Difference listings
◇ ◇ ◇ ◇ ◇ ◇ ◇
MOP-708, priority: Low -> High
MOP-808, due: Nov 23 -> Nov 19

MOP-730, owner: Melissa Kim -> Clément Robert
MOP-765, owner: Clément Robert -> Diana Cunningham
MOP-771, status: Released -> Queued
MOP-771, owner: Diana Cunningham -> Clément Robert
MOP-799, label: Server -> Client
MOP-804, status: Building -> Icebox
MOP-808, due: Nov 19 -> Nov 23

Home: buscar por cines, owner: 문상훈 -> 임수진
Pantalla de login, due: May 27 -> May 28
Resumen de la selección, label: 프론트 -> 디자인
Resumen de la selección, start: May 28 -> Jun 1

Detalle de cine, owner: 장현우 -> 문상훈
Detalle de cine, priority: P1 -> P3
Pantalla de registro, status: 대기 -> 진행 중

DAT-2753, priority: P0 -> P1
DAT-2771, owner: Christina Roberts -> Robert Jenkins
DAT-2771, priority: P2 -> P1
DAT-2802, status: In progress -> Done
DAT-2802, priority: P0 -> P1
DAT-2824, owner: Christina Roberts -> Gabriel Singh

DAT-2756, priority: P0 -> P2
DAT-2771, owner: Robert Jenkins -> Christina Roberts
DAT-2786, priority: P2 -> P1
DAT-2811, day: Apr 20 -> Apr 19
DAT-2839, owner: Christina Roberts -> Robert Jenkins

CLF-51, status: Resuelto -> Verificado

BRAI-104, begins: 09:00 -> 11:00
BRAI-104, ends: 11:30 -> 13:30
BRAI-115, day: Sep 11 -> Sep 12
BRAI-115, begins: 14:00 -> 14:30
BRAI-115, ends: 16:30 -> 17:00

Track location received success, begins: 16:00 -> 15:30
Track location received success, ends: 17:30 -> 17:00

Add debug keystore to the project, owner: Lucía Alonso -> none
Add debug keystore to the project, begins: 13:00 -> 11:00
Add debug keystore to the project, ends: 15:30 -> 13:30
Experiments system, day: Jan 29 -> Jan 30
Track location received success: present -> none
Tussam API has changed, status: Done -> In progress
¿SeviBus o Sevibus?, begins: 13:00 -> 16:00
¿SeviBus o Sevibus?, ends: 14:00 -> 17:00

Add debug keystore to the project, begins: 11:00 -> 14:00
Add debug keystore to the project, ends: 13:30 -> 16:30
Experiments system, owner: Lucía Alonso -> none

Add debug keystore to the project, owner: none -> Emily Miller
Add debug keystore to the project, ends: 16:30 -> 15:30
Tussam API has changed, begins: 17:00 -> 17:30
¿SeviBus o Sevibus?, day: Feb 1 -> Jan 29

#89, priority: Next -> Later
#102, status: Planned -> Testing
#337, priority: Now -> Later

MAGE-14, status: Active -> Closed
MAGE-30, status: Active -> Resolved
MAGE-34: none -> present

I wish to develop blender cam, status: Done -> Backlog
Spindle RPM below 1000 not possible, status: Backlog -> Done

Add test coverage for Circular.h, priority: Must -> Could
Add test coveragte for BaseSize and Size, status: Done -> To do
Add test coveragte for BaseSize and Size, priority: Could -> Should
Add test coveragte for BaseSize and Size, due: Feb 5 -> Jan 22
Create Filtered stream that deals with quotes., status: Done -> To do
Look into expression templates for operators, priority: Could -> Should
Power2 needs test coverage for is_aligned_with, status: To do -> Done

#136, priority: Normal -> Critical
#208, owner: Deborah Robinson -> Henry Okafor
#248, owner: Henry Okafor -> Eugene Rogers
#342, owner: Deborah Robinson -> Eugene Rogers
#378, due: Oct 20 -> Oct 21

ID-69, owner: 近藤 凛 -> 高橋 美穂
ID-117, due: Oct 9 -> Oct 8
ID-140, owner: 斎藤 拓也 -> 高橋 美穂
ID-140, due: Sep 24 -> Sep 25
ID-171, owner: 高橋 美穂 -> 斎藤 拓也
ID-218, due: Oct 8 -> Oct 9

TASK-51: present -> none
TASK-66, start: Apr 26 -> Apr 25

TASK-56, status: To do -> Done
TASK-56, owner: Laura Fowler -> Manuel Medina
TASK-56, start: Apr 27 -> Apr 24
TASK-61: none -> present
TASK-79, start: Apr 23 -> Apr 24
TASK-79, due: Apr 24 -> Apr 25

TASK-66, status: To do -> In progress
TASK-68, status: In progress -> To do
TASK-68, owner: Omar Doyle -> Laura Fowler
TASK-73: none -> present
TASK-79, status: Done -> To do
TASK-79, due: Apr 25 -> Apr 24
◇ ◇ ◇ ◇ ◇ ◇ ◇
◆ WHAT THE EXERCISE ASKS ◆
Taking the entries above, restate exactly those lines that fall between the line with "Add test coveragte for BaseSize and Size, status: Done" and the line with "TASK-68, status: In progress -> To do", keeping both of those lines too.

◆ THE COMPLETED TASK ◆
Add test coveragte for BaseSize and Size, status: Done -> To do
Add test coveragte for BaseSize and Size, priority: Could -> Should
Add test coveragte for BaseSize and Size, due: Feb 5 -> Jan 22
Create Filtered stream that deals with quotes., status: Done -> To do
Look into expression templates for operators, priority: Could -> Should
Power2 needs test coverage for is_aligned_with, status: To do -> Done

#136, priority: Normal -> Critical
#208, owner: Deborah Robinson -> Henry Okafor
#248, owner: Henry Okafor -> Eugene Rogers
#342, owner: Deborah Robinson -> Eugene Rogers
#378, due: Oct 20 -> Oct 21

ID-69, owner: 近藤 凛 -> 高橋 美穂
ID-117, due: Oct 9 -> Oct 8
ID-140, owner: 斎藤 拓也 -> 高橋 美穂
ID-140, due: Sep 24 -> Sep 25
ID-171, owner: 高橋 美穂 -> 斎藤 拓也
ID-218, due: Oct 8 -> Oct 9

TASK-51: present -> none
TASK-66, start: Apr 26 -> Apr 25

TASK-56, status: To do -> Done
TASK-56, owner: Laura Fowler -> Manuel Medina
TASK-56, start: Apr 27 -> Apr 24
TASK-61: none -> present
TASK-79, start: Apr 23 -> Apr 24
TASK-79, due: Apr 24 -> Apr 25

TASK-66, status: To do -> In progress
TASK-68, status: In progress -> To do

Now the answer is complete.